● **What is expected**
The lines to reproduce run from the one containing "Document page, 1650x1275 pixels." through the final line of the entries; write them out exactly and add nothing.

(Page segmentation data)

━━━

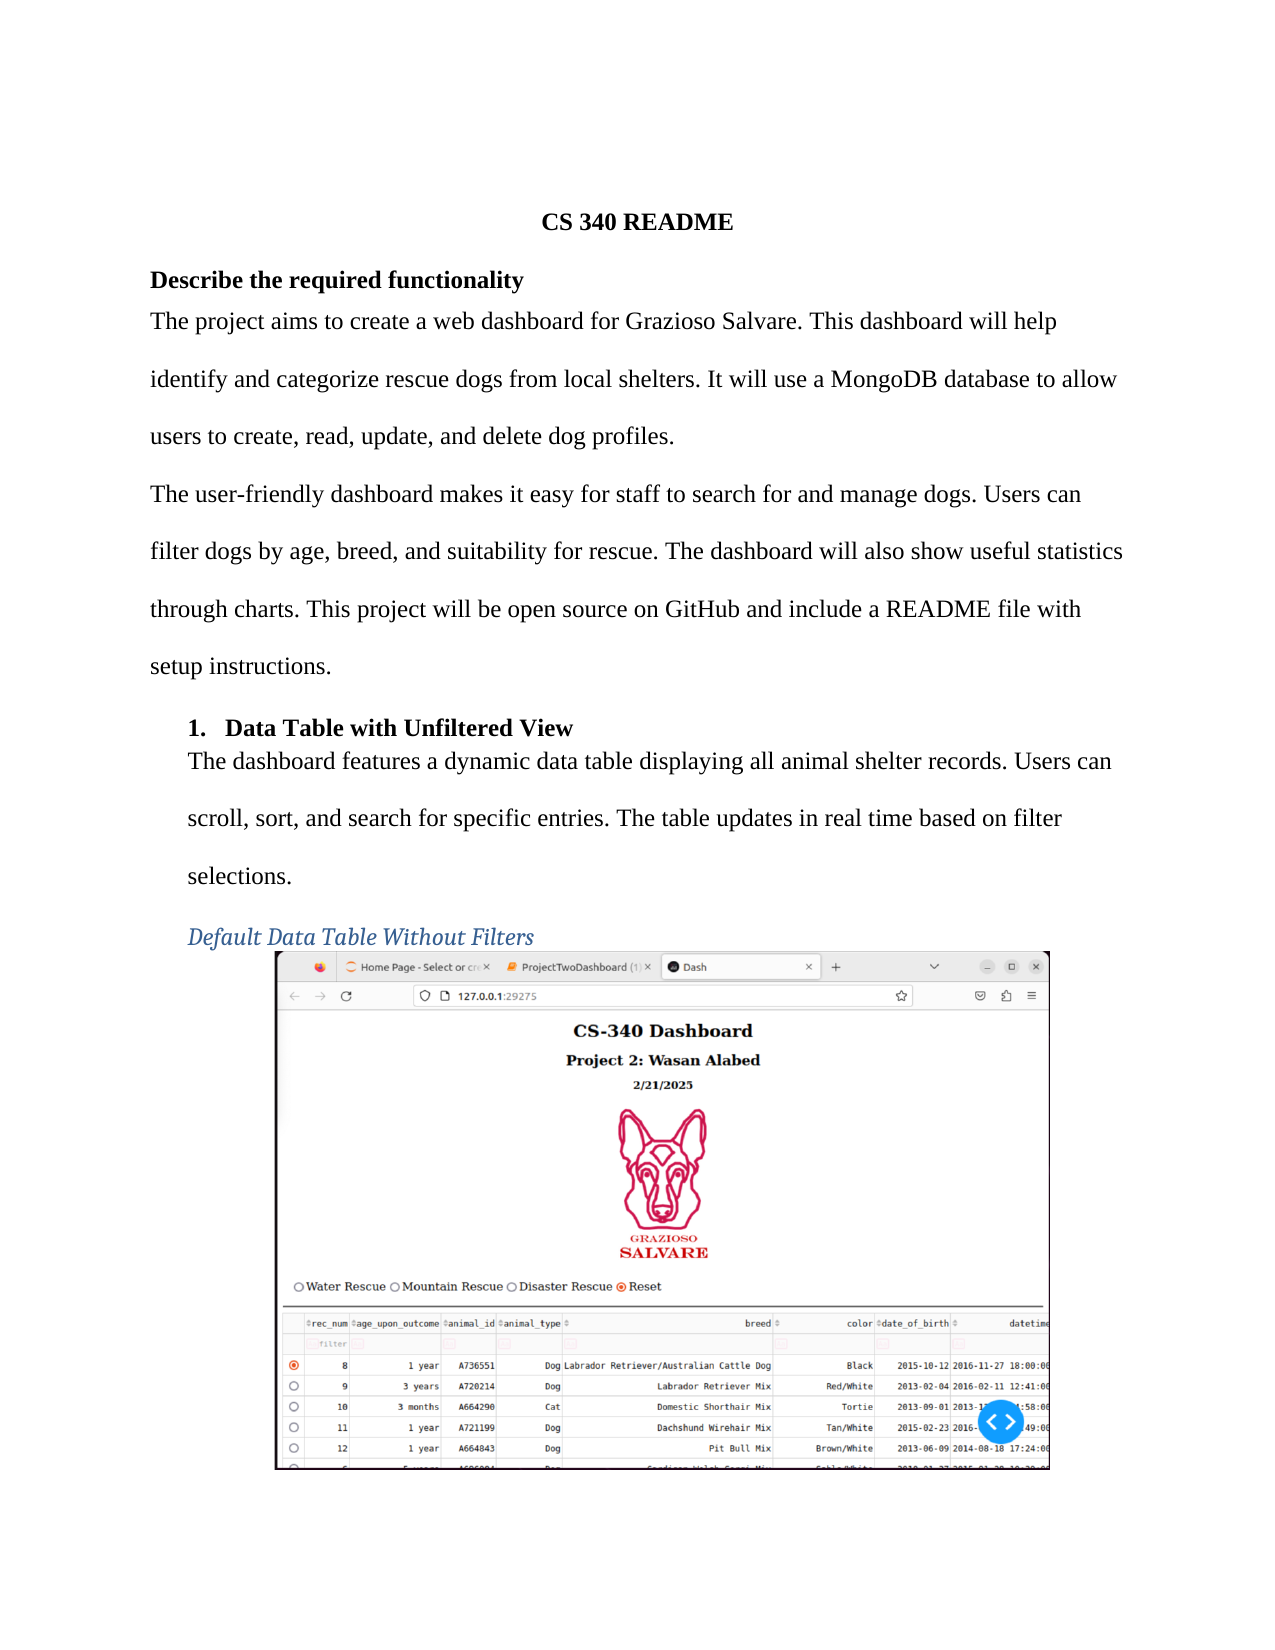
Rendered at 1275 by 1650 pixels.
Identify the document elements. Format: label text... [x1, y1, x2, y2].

text The user-friendly dashboard makes it easy for staff to search for and manage dogs. Users can filter dogs by age, breed, and suitability for rescue. The dashboard will also show useful statistics through charts. This project will be open source on GitHub and include a README file with setup instructions. [150, 479, 1125, 680]
text The project aims to create a web dashboard for Grazioso Salvare. This dashboard will help identify and categorize rescue dogs from local shelters. It will use a MongoDB database to allow users to create, read, update, and delete dog profiles. [150, 306, 1125, 450]
subtitle CS 340 README [150, 207, 1125, 236]
subtitle The dashboard features a dynamic data table displaying all animal shelter records. Users can scroll, sort, and search for specific entries. The table updates in real time based on filter selections. [187, 746, 1125, 889]
subtitle Default Data Table Without Filters [150, 922, 1125, 951]
picture [274, 951, 1050, 1470]
subtitle Data Table with Unfiltered View [187, 713, 1125, 742]
subtitle Describe the required functionality [150, 265, 1125, 294]
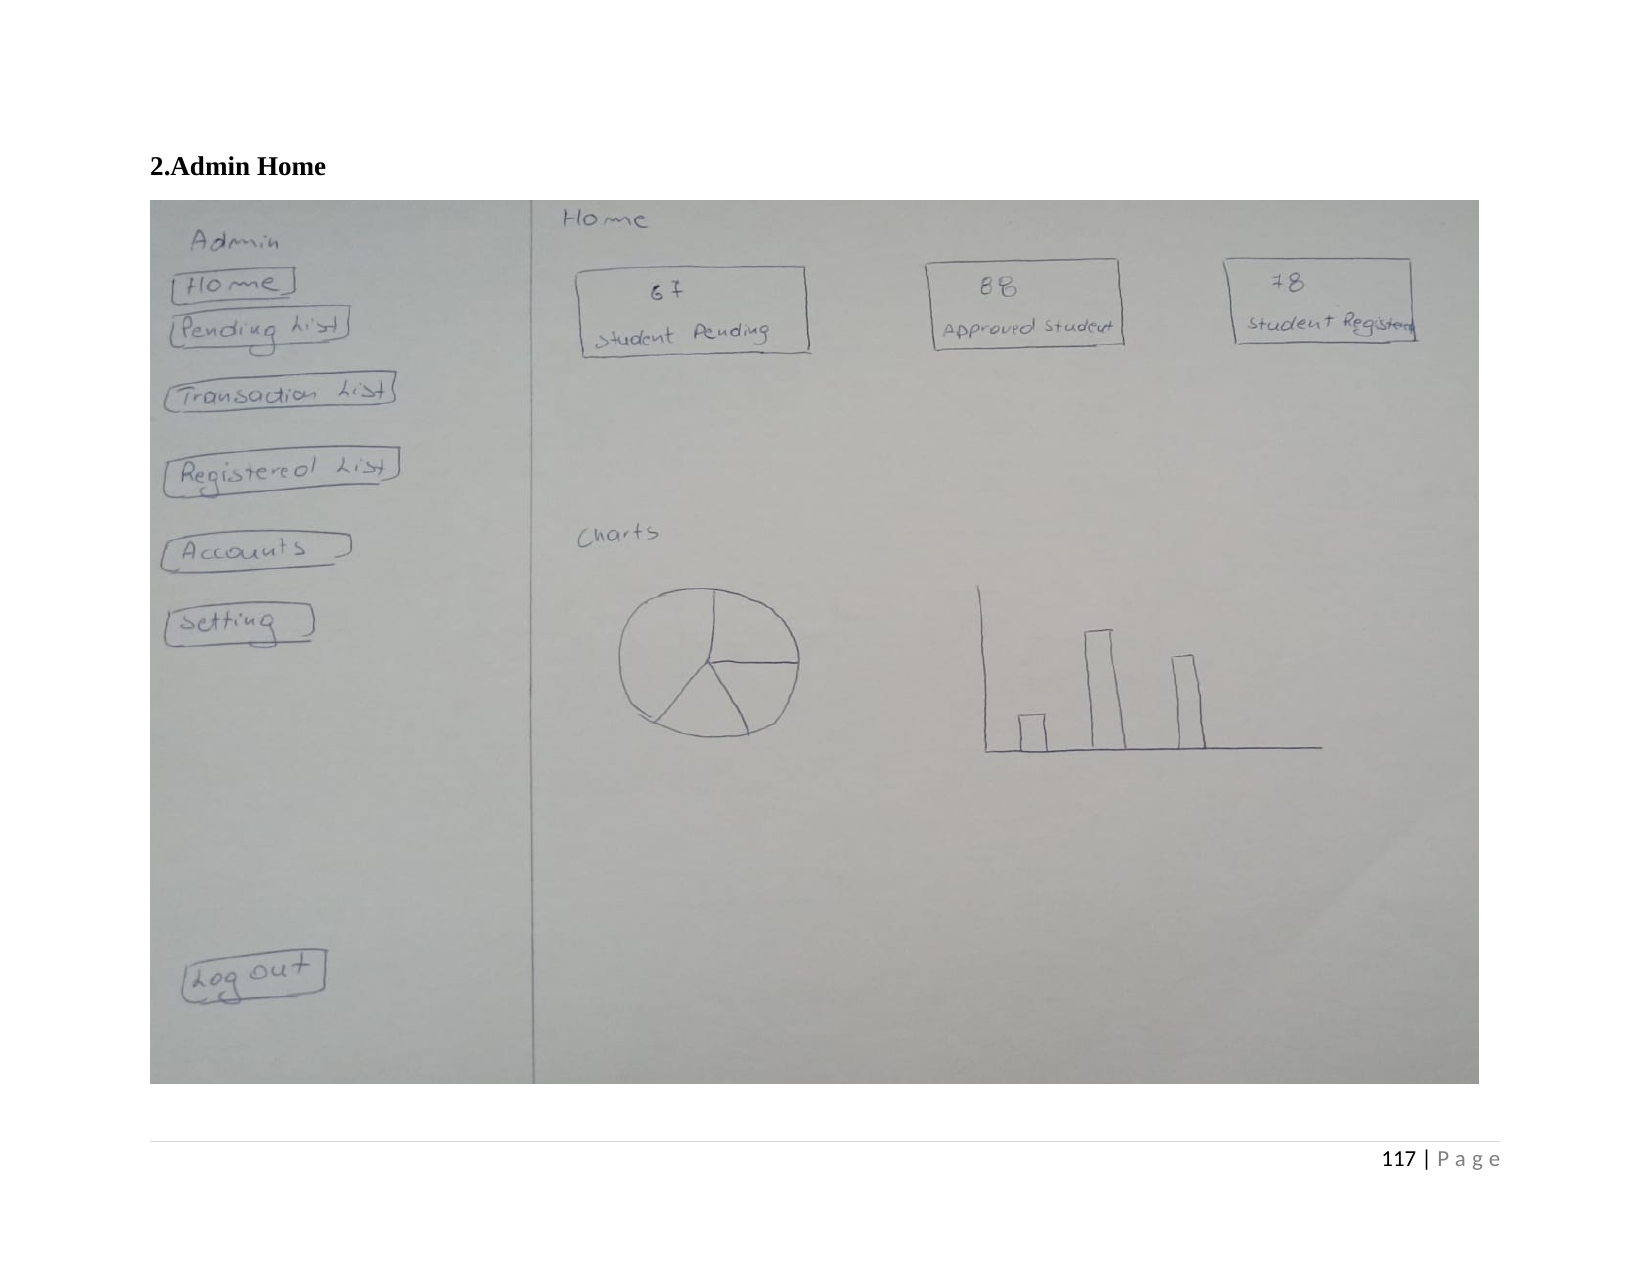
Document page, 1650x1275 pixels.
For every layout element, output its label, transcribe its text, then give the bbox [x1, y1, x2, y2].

━━━

● **Response to the exercise**
Document page, 1650x1275 pixels.
For every layout element, output its label, transcribe its text, then give the bbox [x1, y1, x2, y2].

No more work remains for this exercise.